(EXTRAIT PRÉSENTÉ):
A l'Ouest, la première fausse idée, fut de croire que la guerre ne pourrait qu'être courte[16]. français et allemands ont élaboré des stratégies fondées sur une seule offensive violente et rapide à la fois. La première offensive de Joffre en Lorraine est rapidement arrêtée et ce dernier mis à la retraite pour avoir sous-estimé l'ampleur du débordement effectué par l'aile droite allemande et pour avoir omis de prévoir que l'ennemi pouvait utiliser ses unités de réserve dès la première offensive.

Tandis que la manœuvre allemande qui, elle, aurait pu au moins donner la satisfaction de la réussite, échoue elle aussi, à cause d'un chef qui n'aurait pas eu assez d'audace, et qui a volontairement amputé le plan Schlieffen en enlevant des troupes sur l'aile droite. En revanche, les armées allemandes et françaises étaient à peu près égales en termes de sentiment national, de qualités techniques et d'effectif[17]. Par contre les bilans en matière de vie humaines sont assez désastreux, il y eut 40 000 morts français entre le 20 et le 23 août dont 22 000 le rien que pour le samedi 22[18]. Mais il y eut un élément décisif : L'armée française ne succomba pas à l'affolement, sans quoi la Guerre aurait été certainement perdue[19]

Le bilan autrichien n'est guère meilleur, pour avoir été persuadé que la Russie resterait neutre, Conrad Von Hötzendorf s'est retrouvé dans la nécessité de modifier dès le premier jour des combats son dispositif de campagne, retirant à la hâte une partie de son armée du front serbe pour défendre une partie de son territoire envahi.

(DONNÉES EXTRAITES):
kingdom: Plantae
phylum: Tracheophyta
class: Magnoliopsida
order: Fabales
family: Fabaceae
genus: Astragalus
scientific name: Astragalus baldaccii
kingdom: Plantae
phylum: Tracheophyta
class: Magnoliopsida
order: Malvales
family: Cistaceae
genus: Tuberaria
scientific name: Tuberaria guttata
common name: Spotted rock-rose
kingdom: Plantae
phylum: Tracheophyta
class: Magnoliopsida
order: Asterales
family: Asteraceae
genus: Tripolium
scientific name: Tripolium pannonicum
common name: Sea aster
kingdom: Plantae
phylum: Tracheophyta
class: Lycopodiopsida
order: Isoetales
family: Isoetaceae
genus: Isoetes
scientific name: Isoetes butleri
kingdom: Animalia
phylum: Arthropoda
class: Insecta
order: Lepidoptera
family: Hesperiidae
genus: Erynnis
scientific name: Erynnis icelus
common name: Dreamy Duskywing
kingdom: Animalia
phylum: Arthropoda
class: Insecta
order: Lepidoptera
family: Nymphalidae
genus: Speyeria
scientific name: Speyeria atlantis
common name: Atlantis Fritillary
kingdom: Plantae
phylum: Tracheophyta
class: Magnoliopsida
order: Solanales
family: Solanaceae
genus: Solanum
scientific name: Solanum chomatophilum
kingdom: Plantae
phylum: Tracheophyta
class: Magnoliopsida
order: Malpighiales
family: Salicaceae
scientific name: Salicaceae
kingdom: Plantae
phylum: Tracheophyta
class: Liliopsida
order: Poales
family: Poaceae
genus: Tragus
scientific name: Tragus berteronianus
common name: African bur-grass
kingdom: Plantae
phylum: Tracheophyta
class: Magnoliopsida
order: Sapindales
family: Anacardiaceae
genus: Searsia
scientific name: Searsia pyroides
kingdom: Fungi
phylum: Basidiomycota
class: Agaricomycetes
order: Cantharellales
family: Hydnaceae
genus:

(TÂCHES):
**1)** Dans l'extrait présenté, condensez sous forme de liste le paragraphe qui commence par « Le bilan autrichien n'est guère meilleur », s'il vous plaît, sans perdre ses faits principaux.
**2)** Selon l'extrait présenté, combien de Français sont morts entre le 20 et le 23 août ?

(RÉPONSES):
**1)**
- Le bilan autrichien n'est guère meilleur.
- Conrad Von Hötzendorf était persuadé que la Russie resterait neutre.
- Dès le premier jour des combats, il a dû modifier son dispositif de campagne.
- Il a retiré à la hâte une partie de son armée du front serbe pour défendre une partie de son territoire envahi.

**2)** 40 000 Français sont morts entre le 20 et le 23 août.